Lets see what a user's been doing lately:
(env)~/reddit$ ./user_stats spez
INFO:main:obtaining user history: spez
INFO:main:querying user schedule
INFO:main:querying user_comments
INFO:main:generate schedule graph
INFO:main:obtaining user history
/u/spez history has 966 posts
announcements 475 (49.2%)
reddit.com 76 ( 7.9%)
IAmA 52 ( 5.4%)
cscareerquestions 47 ( 4.9%)
programming 34 ( 3.5%)
modnews 34 ( 3.5%)
technology 26 ( 2.7%)
[...snip...]
- Clone the repo
- Get a Postgres database running
- Dive into the platform-specific directories (e.g.

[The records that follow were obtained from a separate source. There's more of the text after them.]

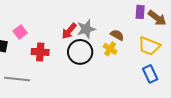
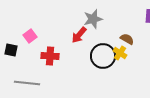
gray star: (86, 29) -> (93, 19), moved
black circle: (80, 52) -> (103, 56), moved

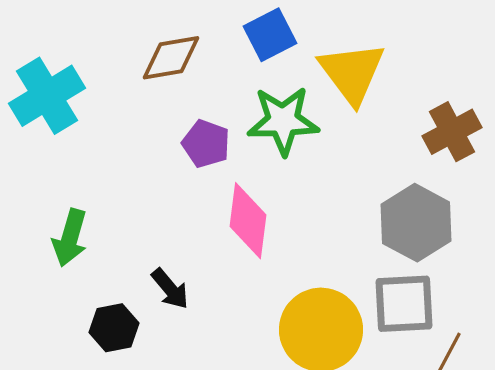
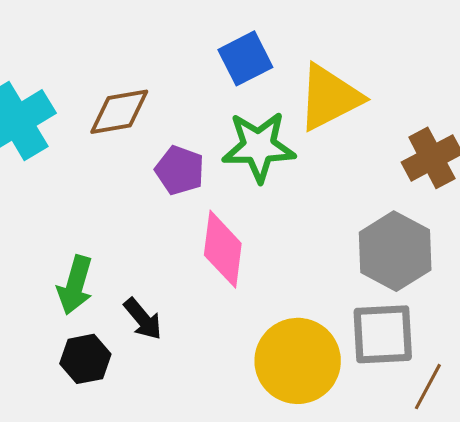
brown diamond: (171, 58) -> (119, 112), moved
yellow triangle: (352, 73) -> (329, 97), turned 40
green arrow: (70, 238) -> (75, 285), moved

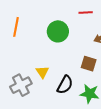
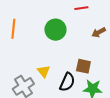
brown square: (89, 64) -> (83, 66), moved

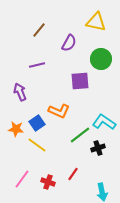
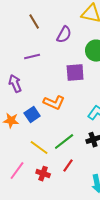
brown line: (39, 30) -> (34, 22), turned -70
green line: (80, 135) -> (64, 142), moved
yellow line: (37, 145) -> (39, 148), moved

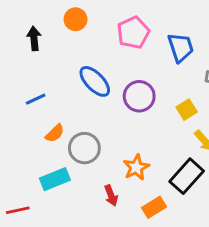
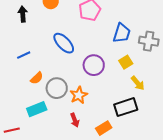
blue trapezoid: (181, 47) -> (122, 33), moved, turned 35
purple circle: (139, 96) -> (94, 65), moved
orange star: (136, 167) -> (79, 95), moved
black rectangle: (187, 176) -> (126, 107), turned 30

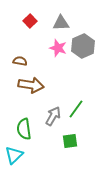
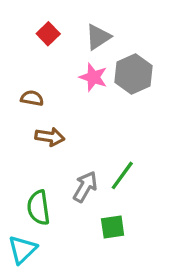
gray triangle: (61, 23) -> (98, 37), turned -30
brown arrow: (31, 85) -> (50, 137), size x0.7

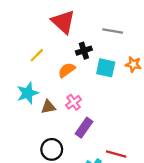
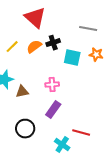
gray line: (113, 31) -> (88, 29), moved
orange semicircle: (67, 70) -> (34, 47), moved
pink cross: (74, 102) -> (52, 85), moved, turned 32

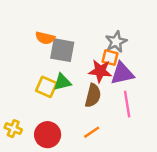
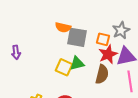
orange square: (110, 58) -> (103, 39), moved
red star: (100, 71) -> (108, 54), turned -30

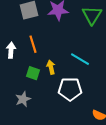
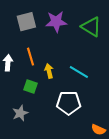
green triangle: (92, 15) -> (91, 27), turned -30
yellow arrow: (51, 67) -> (49, 71), moved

Reddit, or Twitter)
- Follow platform-specific instructions found in that README
- Run some scripts under ./collect ... then check out what's available under ./report
The project is static. Reddit changed their search functionality so cloudsearch no longer works. This leaves ./reddit/collect/subreddit_comments.py broken. The rest of it works as far as I know so you can still stream and get a redditors history. TODO: explore pushshift.io which looks like a better source for historical data from Reddit.